The dataframe of Python data processing learning Pandas
Source: Internet
Author: User
label:
Please forgive me for not writing it once.This article is a record of my own learning process, perfecting the learning knowledge of pandas. For the lack of existing online materials and outdated part of the knowledge of this book using python for data analysis, I had to write it in a recorded situation This article. If the follow-up work is settled and there is time to improve the learning of the pandas library, please forgive me! By LQJ 2015-10-25
Foreword:
First recommend a better Python pandas DataFrame learning URL
Explanation:
First of all, Baidu Python pandas DataFrame, the following lists some of the data structures of the DataFrame and explains them.DataFrame and Series are the two main data structures of padans.
If you often use SQL databases or have done data analysis and other related work, you can get started with Python's pandas library faster.The use of pandas library is similar to some syntax of SQL statements, but the language has changed.
text:
import pandas as pd use pd name when referencing pandas
View data using DataFrame (similar to select in SQL):
from pandas import DataFrame #Reference DataFrame from pandas library
df_obj = DataFrame () #Create a DataFrame object
df_obj.dtypes #View the data format of each row
df_obj.head () #View the data of the first few rows, the first five rows by default
df_obj.tail () #View the data of the next few rows, the last 5 rows by default
df_obj.index #View index
df_obj.columns #View column names
df_obj.values #View data values
df_obj.describe #Descriptive statistics
df_obj.T #Transpose
df_obj.sort (columns = ‘’) #sort by column name
df_obj.sort_index (by = [’’, ’’]) # Multi-column sorting, the function is out of date when using time, please use sort_values
df_obj.sort_values (by = [‘‘, ’‘]) Ibid.
Use DataFrame to select data (similar to LIMIT in SQL):
df_obj [‘Customer Name’] #Show data under column names
df_obj [1: 3] #Get 1-3 rows of data, this operation is called slice operation, get row data
df_obj.loc [: 0, ['user number', 'product name']] #Get the data in the selection area, the line range before the comma, and the column range after the comma. Note loc selects data by tags, iloc selects by position data
df_obj [‘package’]. drop_duplicates () #Remove duplicate rows of data
Reset data using DataFrame:
df_obj.at [df_obj.index, ‘Branch_Maintenance Line’] = ‘Owned Hall’ # Set a new value by tag, if you use iat, set a new value by position
Filter data using a DataFrame (similar to WHERE in SQL):
alist = [‘023-18996609823’]
df_obj [‘user number’]. isin (alist) #Put the data to be filtered into the dictionary, use isin to filter the data, return the row index and the result of each row filtering, and return true if it matches
df_obj [df_obj [‘user number’]. isin (alist)] #Get the line whose result is true
Use DataFrame to fuzzy filter data (similar to LIKE in SQL):
df_obj [df_obj [‘package’]. str.contains (r ‘. *? VoiceCDMA. *‘)] # Use regular expressions for fuzzy matching, * matches 0 or unlimited times, and? matches 0 or 1 times
Data conversion using DataFrame (additional explanation later)

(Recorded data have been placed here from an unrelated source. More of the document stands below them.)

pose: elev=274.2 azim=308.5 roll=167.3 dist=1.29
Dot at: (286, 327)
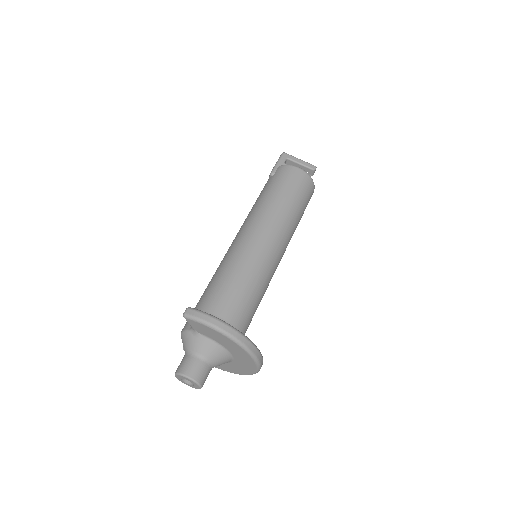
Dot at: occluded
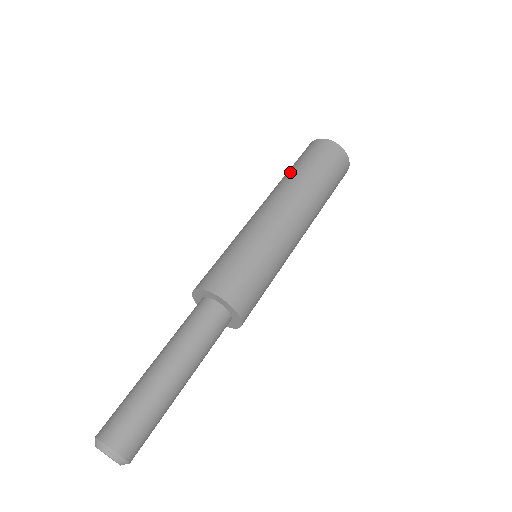
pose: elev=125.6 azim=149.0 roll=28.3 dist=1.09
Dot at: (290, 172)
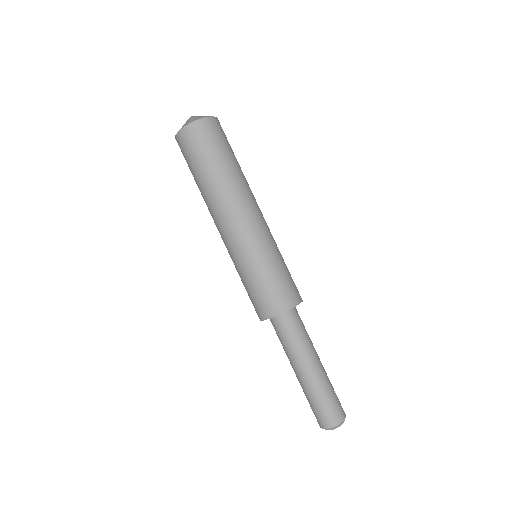
Dot at: (206, 179)
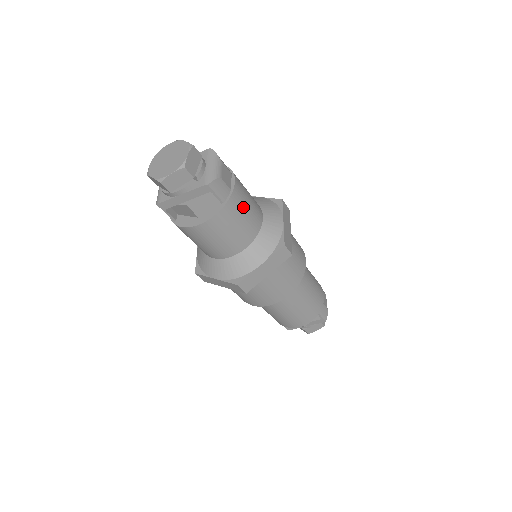
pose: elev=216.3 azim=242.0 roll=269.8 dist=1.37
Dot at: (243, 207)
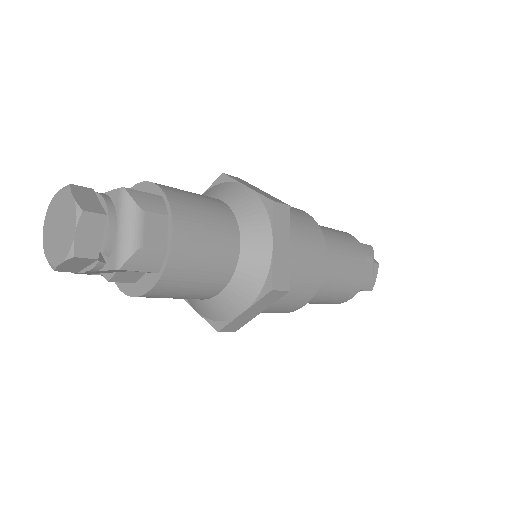
Dot at: (196, 259)
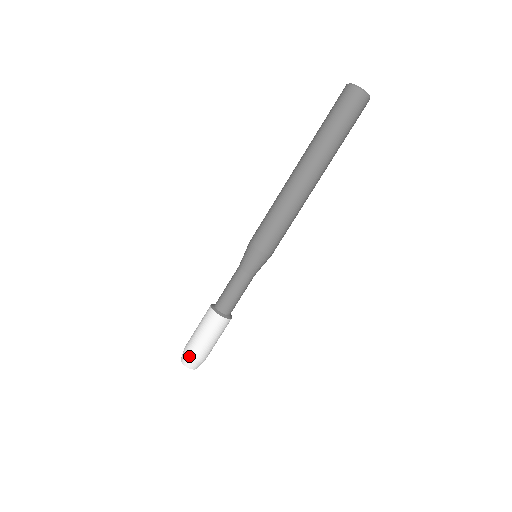
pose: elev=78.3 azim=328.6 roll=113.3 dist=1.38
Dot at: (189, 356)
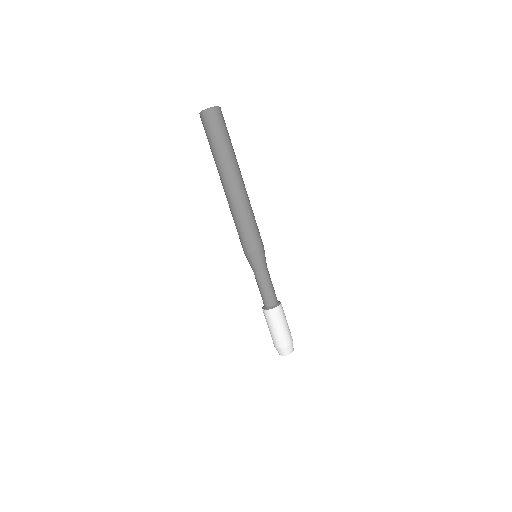
Dot at: (276, 348)
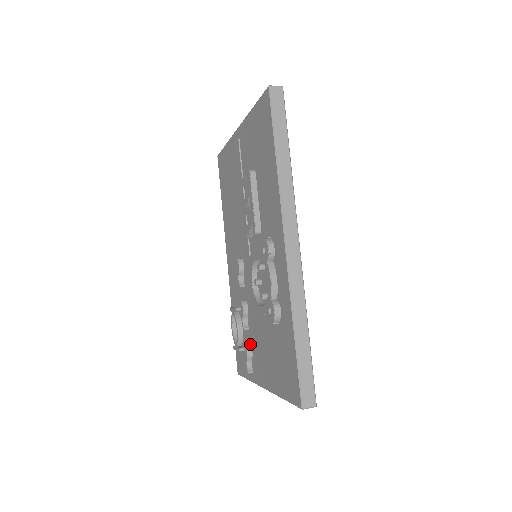
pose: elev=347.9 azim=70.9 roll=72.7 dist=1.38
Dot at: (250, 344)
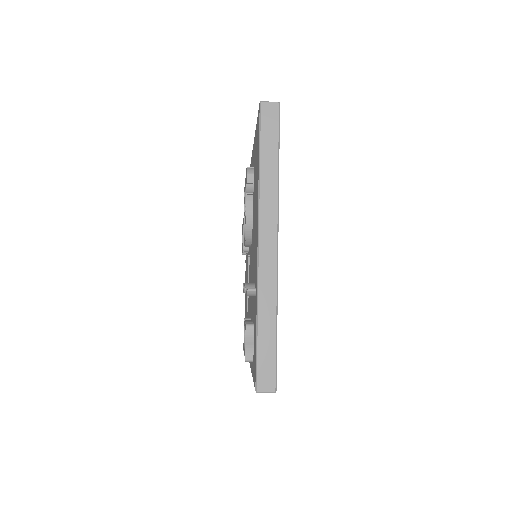
Dot at: occluded
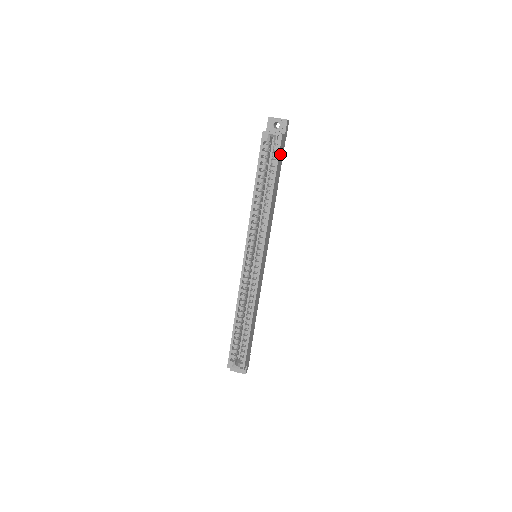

df_obj ['branch_maintenance line'] = df_obj ['branch_maintenance line']. str.replace ('Wuxi Branch (. {2,}) branch', '\\ 1') # can use regular expressions formula
df_obj [‘Branch_Maintenance Line’]. drop_duplicates () #Returns data to remove duplicate rows
You can set take_last = ture to keep the last one, or keep the first one. Supplementary note: Note that take_last = ture is out of date, please use keep = ‘last’
Reading text data using pandas:
read_csv (‘D: \ LQJ.csv’, sep = ‘;’, nrows = 2) #First enter the csv text address, then the separator selection and so on
Aggregating data using pandas (similar to GROUP BY or HAVING in SQL):
data_obj [‘User ID’]. groupby (data_obj [’Branch_Maintenance Line’])
data_obj.groupby (‘Branch_Maintenance Line’) [‘User Identity’] #Simplified above
adsl_obj.groupby (‘Branch_Maintenance Line’) [‘User ID’]. agg ([(‘ADSL’, ‘count’)])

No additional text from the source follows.